Don Julián murió con determinación, sin consultar. No le avisó ni siquiera a Dorita, quien lo encontró tirado en el piso del living cuando volvió de la mercería –se había quedado sin hilo-. Se lo llevaron en una camilla tapado con una frazada. -¡Qué ironía!- Estaba frío y duro como un pedazo de mármol. La autopsia describió un deceso rápido: “Paro cardio-respiratorio”.
La pérdida de su padre fue un golpe duro para Miguel, pero lo de Rosario fue distinto –arduo, sería la palabra-. El Alzheimer se le manifestó una tarde, cuando salió de su casa para retirar a sus hijos del colegio. A las dos de la madrugada, un patrullero la llevó hasta el Hospital Durand; estaba desorientada, no podía explicar qué hacía allí ni a dónde había estado todo ese tiempo. Los episodios se reiteraron con frecuencia y los trastornos conductuales se presentaron con mayor agudeza, en cosa de meses. A medida que la enfermedad alcanzó estadios más avanzados, el carácter de Rosario cambió de forma radical, y su temperamento se tornó más y más agresivo. Ahora, es parte de un experimento, en el que médicos y enfermeras evalúan los efectos de diversas dosis de fármacos a fin de aletargar la degeneración, progresiva e irreversible, de su tejido neuronal.
Dorita intentó llenar un espacio que nadie pudo ocupar. Con su nuera internada en una clínica psiquiátrica, y Miguel tapando los agujeros del dormitorio con agónicas guardias de residente, la abuela tomó la posta: se quitó la cofia, se mudó a lo de su hijo y se convirtió en la mujer-orquesta para criar a sus nietos, todavía en edad escolar. Sólo Dios sabía cuándo vendría a buscarla la señora de la guadaña, pero una madre se olvida rápido de sí cuando un hijo la necesita.
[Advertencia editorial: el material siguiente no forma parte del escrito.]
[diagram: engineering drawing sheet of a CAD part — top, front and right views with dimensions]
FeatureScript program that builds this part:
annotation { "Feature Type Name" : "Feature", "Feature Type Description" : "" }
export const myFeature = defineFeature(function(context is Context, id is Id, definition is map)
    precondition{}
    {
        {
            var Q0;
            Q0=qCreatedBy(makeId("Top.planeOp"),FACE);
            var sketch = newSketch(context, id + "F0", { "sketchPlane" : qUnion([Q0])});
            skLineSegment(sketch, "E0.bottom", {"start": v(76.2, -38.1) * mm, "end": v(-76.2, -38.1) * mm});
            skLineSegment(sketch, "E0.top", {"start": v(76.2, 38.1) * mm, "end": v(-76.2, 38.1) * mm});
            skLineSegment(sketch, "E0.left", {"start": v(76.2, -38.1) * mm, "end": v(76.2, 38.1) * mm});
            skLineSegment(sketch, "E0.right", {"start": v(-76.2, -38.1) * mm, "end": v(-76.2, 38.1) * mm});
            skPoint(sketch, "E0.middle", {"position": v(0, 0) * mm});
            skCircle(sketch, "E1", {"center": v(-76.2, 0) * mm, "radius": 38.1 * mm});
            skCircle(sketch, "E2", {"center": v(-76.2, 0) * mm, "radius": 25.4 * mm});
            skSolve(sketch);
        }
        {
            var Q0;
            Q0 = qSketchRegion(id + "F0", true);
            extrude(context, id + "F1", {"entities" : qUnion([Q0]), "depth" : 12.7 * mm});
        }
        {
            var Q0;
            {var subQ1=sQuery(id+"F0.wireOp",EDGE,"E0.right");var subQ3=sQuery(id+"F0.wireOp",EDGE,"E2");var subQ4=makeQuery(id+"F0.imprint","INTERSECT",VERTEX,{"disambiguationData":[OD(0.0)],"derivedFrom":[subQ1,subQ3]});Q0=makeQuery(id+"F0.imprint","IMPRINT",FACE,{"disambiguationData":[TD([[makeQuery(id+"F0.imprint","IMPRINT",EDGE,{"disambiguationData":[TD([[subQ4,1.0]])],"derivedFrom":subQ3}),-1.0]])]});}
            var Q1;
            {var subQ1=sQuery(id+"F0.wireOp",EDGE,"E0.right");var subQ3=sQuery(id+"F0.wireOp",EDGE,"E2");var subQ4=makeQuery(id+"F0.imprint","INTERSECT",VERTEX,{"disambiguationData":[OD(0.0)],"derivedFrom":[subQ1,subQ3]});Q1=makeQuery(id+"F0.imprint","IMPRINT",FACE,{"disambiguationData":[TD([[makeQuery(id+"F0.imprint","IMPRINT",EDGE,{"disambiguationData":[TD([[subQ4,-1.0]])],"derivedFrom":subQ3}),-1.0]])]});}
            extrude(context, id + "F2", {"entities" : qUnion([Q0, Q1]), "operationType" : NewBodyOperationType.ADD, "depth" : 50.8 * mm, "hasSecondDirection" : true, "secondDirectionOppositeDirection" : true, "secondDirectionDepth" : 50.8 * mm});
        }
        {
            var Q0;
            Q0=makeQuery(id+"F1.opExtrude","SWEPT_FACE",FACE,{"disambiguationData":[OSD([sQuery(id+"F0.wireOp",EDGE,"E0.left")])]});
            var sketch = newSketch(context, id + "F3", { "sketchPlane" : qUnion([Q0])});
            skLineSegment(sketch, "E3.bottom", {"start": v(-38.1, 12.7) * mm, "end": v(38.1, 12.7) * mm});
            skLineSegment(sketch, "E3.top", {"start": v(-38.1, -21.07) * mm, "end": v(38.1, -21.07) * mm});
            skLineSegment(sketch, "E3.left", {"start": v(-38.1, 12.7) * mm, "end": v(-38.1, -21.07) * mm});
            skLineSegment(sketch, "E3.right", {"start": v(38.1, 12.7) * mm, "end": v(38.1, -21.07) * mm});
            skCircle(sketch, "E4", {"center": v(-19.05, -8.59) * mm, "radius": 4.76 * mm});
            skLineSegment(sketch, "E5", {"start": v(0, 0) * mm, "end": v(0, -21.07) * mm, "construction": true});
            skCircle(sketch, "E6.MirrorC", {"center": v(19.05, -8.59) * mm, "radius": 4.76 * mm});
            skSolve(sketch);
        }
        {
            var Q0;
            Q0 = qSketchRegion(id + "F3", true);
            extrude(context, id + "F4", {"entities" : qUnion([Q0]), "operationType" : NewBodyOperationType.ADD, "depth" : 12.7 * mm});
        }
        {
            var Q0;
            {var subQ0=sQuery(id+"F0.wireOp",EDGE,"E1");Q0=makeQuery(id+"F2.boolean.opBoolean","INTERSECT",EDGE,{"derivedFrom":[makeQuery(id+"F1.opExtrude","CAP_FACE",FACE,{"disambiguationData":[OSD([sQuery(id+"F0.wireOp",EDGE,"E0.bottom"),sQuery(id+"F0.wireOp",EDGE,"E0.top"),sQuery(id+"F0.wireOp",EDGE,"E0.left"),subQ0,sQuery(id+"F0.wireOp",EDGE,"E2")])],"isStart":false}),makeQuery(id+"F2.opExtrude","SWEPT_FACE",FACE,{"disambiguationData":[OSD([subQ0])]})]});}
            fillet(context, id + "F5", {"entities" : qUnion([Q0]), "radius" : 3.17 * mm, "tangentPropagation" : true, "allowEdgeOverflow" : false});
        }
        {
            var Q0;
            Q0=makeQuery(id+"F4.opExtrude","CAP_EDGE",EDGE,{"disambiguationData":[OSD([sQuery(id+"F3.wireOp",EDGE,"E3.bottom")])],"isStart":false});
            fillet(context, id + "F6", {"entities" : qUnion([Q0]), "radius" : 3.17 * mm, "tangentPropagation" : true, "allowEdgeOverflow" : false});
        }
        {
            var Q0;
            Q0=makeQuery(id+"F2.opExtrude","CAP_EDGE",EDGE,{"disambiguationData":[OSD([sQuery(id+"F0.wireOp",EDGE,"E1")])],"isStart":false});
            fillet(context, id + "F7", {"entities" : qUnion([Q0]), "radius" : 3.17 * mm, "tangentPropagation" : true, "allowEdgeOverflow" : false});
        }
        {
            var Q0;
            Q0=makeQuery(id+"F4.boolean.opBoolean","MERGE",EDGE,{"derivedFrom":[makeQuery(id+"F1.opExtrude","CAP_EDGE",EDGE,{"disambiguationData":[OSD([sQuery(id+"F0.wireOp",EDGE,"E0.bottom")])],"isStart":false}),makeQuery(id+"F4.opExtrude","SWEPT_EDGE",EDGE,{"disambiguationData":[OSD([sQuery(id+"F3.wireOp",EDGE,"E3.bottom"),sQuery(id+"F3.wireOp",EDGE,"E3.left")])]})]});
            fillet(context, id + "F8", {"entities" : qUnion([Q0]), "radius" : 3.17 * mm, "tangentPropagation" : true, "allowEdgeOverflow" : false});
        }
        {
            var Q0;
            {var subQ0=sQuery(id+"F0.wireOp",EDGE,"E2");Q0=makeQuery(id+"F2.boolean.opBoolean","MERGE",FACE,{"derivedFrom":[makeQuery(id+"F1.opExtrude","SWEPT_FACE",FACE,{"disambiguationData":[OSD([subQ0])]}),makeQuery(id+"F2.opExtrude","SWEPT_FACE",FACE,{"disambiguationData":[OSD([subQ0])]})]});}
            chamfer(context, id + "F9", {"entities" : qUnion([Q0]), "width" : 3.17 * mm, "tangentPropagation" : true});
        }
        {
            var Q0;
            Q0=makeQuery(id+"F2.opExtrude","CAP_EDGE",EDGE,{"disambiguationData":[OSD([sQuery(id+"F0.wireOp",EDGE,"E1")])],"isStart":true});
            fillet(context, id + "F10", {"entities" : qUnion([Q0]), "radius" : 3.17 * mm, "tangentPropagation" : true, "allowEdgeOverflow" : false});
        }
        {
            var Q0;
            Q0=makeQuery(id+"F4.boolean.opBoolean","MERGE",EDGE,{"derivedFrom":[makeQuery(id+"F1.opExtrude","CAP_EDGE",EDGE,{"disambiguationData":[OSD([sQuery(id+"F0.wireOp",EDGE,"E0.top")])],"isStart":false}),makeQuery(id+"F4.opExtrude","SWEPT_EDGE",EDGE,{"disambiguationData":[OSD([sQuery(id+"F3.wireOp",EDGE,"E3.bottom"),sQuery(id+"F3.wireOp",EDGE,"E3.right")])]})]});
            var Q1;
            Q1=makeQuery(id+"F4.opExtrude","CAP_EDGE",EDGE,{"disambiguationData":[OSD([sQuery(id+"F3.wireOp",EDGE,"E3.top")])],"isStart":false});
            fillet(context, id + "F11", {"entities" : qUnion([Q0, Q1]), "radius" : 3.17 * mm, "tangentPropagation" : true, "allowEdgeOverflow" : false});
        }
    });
Vivió poco tiempo más, pero lo suficiente para alimentar, educar, consentir, castigar, acompañar… ver crecer a Juan Cruz y a Inés, y alivianar la carga de Miguel. 
Son las once de la noche y “los cuatro fantásticos” están por desfallecer de inanición. El Cretino llama a un delivery de comida japonesa en donde preparan un uramaki exquisito. No puede decir lo mismo del nigiri o del sashimi, casi todas las cadenas de sushi porteñas venden chatarra, si se lo compara con el de otras partes del  mundo. Ni qué hablar de las incomparables piezas que se comen en el bar del legendario Jiro, en Tokio. El Chino Pasman coordinó con las partes para que la firma del convenio fuera ése mismo viernes. Por lo tanto, deben trabajar contrarreloj si pretenden anunciarlo en un evento. El Chino Pasman chequea la lista: el salón está pago, también el catering, los técnicos de la proyección multimedia, los del sistema de sonido, promotoras,  fotógrafo,  camarógrafo, discc jockey y la mina que se encarga de la ambientación. No falta nada. Los potenciales clientes respondieron a la invitación que se les hizo llegar por mail. Van casi todos. Envió material promocional a unos cuantos amigos que trabajan en prensa y los confirmó telefónicamente. No hubo “peros”. Lo que están desarrollando es bastante innovador y el tema de la energía solar está en boga, así que, con seguridad, cobertura no les va a faltar.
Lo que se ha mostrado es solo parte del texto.